▶ _Records for this exercise_

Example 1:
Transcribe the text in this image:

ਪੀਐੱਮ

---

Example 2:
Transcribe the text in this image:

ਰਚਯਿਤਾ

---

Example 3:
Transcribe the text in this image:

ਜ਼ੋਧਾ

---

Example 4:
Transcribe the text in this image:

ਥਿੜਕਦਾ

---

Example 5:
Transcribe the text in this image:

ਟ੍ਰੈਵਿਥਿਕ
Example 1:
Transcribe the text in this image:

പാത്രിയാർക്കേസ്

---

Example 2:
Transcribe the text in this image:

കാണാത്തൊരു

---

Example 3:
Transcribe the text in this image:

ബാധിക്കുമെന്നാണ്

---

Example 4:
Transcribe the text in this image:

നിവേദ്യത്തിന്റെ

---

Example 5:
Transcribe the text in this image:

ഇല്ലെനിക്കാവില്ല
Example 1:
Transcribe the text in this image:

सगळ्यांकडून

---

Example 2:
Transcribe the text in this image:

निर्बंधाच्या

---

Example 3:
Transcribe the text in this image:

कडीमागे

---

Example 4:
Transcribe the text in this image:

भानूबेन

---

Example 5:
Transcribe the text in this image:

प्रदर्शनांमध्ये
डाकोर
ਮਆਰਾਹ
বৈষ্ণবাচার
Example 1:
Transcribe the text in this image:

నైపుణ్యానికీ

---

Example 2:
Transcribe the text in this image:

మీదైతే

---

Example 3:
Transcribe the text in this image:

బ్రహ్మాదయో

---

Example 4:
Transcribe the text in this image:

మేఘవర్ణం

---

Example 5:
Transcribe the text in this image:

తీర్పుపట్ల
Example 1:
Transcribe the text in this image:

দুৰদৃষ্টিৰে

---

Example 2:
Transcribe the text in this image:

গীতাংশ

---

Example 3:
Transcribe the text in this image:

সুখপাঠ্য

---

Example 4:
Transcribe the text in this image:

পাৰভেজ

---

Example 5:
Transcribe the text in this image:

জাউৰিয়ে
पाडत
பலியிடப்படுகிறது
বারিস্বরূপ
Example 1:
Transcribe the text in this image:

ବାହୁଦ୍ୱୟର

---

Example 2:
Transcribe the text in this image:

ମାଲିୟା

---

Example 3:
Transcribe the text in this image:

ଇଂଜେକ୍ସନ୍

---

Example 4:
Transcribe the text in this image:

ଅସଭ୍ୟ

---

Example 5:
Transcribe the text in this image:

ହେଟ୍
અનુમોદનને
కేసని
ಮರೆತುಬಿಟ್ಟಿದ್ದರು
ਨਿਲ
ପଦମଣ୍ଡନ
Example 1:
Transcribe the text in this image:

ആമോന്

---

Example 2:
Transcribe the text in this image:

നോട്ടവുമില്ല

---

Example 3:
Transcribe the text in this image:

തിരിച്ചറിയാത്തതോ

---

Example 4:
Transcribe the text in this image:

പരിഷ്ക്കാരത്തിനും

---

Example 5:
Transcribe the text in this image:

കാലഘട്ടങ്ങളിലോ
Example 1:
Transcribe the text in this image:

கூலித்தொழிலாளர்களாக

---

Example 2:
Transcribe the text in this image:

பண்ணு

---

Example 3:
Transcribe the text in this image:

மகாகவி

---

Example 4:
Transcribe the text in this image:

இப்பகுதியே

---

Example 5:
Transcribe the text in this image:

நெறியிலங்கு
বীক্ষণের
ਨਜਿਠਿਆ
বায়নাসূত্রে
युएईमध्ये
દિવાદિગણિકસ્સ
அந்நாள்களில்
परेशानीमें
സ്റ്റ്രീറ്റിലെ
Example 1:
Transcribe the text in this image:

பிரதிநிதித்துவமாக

▶ _Task objective_
Your response should consist of the listing, reproduced exactly.

▶ _Answer to this exercise_
Example 1:
Transcribe the text in this image:

ਪੀਐੱਮ

---

Example 2:
Transcribe the text in this image:

ਰਚਯਿਤਾ

---

Example 3:
Transcribe the text in this image:

ਜ਼ੋਧਾ

---

Example 4:
Transcribe the text in this image:

ਥਿੜਕਦਾ

---

Example 5:
Transcribe the text in this image:

ਟ੍ਰੈਵਿਥਿਕ
Example 1:
Transcribe the text in this image:

പാത്രിയാർക്കേസ്

---

Example 2:
Transcribe the text in this image:

കാണാത്തൊരു

---

Example 3:
Transcribe the text in this image:

ബാധിക്കുമെന്നാണ്

---

Example 4:
Transcribe the text in this image:

നിവേദ്യത്തിന്റെ

---

Example 5:
Transcribe the text in this image:

ഇല്ലെനിക്കാവില്ല
Example 1:
Transcribe the text in this image:

सगळ्यांकडून

---

Example 2:
Transcribe the text in this image:

निर्बंधाच्या

---

Example 3:
Transcribe the text in this image:

कडीमागे

---

Example 4:
Transcribe the text in this image:

भानूबेन

---

Example 5:
Transcribe the text in this image:

प्रदर्शनांमध्ये
डाकोर
ਮਆਰਾਹ
বৈষ্ণবাচার
Example 1:
Transcribe the text in this image:

నైపుణ్యానికీ

---

Example 2:
Transcribe the text in this image:

మీదైతే

---

Example 3:
Transcribe the text in this image:

బ్రహ్మాదయో

---

Example 4:
Transcribe the text in this image:

మేఘవర్ణం

---

Example 5:
Transcribe the text in this image:

తీర్పుపట్ల
Example 1:
Transcribe the text in this image:

দুৰদৃষ্টিৰে

---

Example 2:
Transcribe the text in this image:

গীতাংশ

---

Example 3:
Transcribe the text in this image:

সুখপাঠ্য

---

Example 4:
Transcribe the text in this image:

পাৰভেজ

---

Example 5:
Transcribe the text in this image:

জাউৰিয়ে
पाडत
பலியிடப்படுகிறது
বারিস্বরূপ
Example 1:
Transcribe the text in this image:

ବାହୁଦ୍ୱୟର

---

Example 2:
Transcribe the text in this image:

ମାଲିୟା

---

Example 3:
Transcribe the text in this image:

ଇଂଜେକ୍ସନ୍

---

Example 4:
Transcribe the text in this image:

ଅସଭ୍ୟ

---

Example 5:
Transcribe the text in this image:

ହେଟ୍
અનુમોદનને
కేసని
ಮರೆತುಬಿಟ್ಟಿದ್ದರು
ਨਿਲ
ପଦମଣ୍ଡନ
Example 1:
Transcribe the text in this image:

ആമോന്

---

Example 2:
Transcribe the text in this image:

നോട്ടവുമില്ല

---

Example 3:
Transcribe the text in this image:

തിരിച്ചറിയാത്തതോ

---

Example 4:
Transcribe the text in this image:

പരിഷ്ക്കാരത്തിനും

---

Example 5:
Transcribe the text in this image:

കാലഘട്ടങ്ങളിലോ
Example 1:
Transcribe the text in this image:

கூலித்தொழிலாளர்களாக

---

Example 2:
Transcribe the text in this image:

பண்ணு

---

Example 3:
Transcribe the text in this image:

மகாகவி

---

Example 4:
Transcribe the text in this image:

இப்பகுதியே

---

Example 5:
Transcribe the text in this image:

நெறியிலங்கு
বীক্ষণের
ਨਜਿਠਿਆ
বায়নাসূত্রে
युएईमध्ये
દિવાદિગણિકસ્સ
அந்நாள்களில்
परेशानीमें
സ്റ്റ്രീറ്റിലെ
Example 1:
Transcribe the text in this image:

பிரதிநிதித்துவமாக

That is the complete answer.